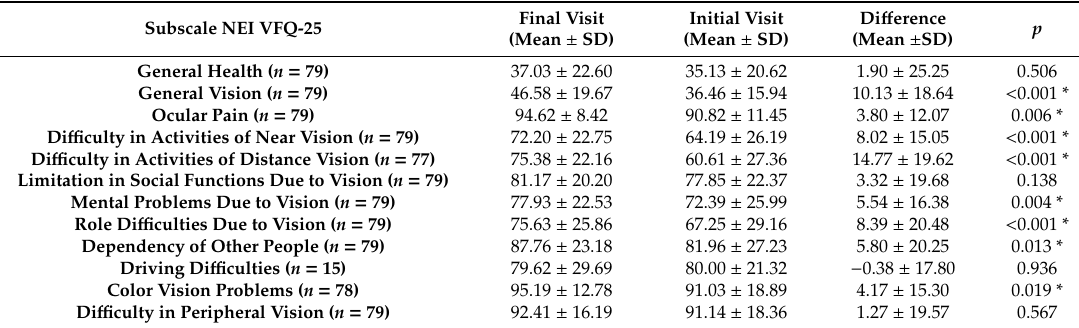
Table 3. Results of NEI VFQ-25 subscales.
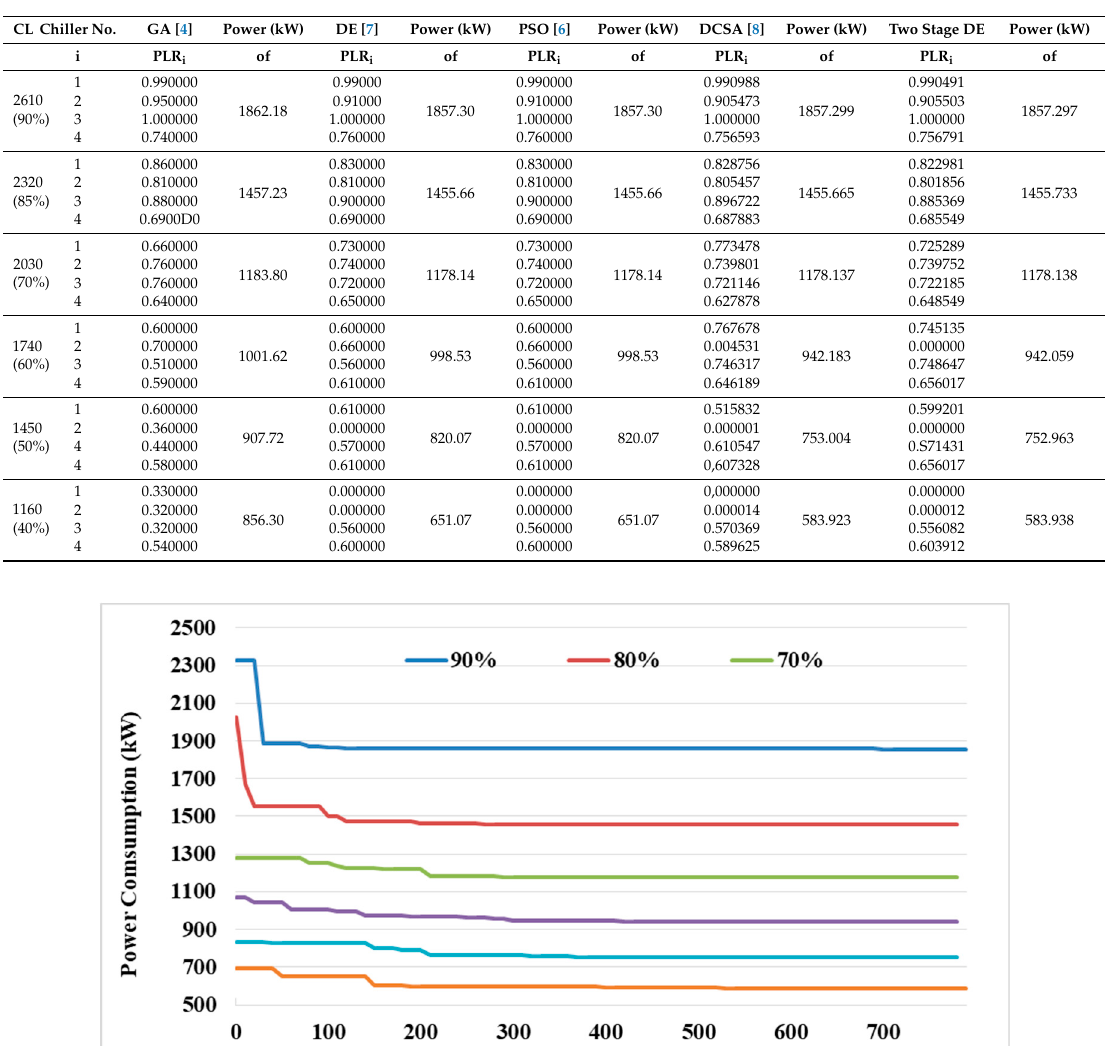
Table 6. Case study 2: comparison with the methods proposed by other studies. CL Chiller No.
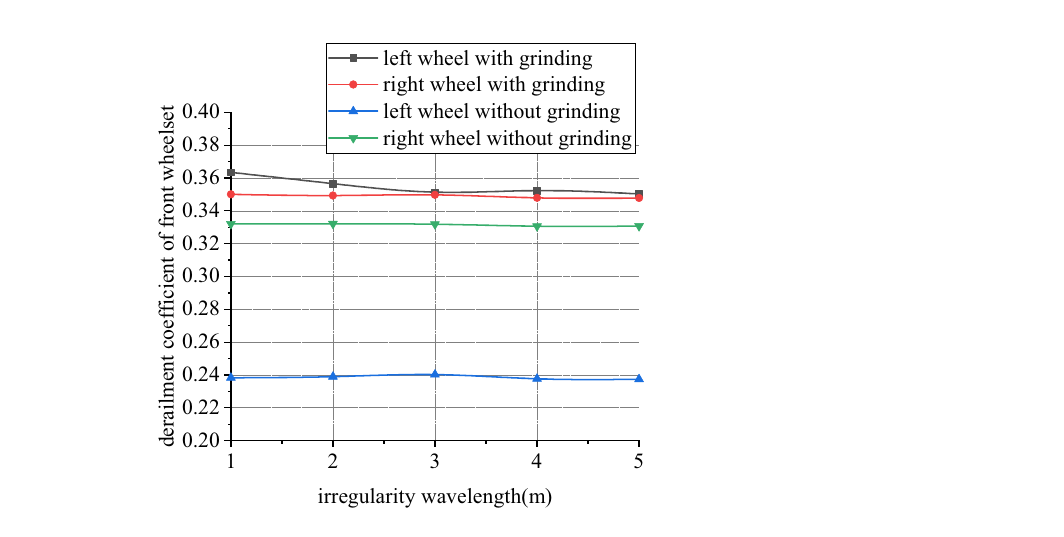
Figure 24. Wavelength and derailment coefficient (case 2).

▶ **TASK GOAL**: Check the data for lines with "Table" and give only their number.

▶ **ANSWER BELOW**: 2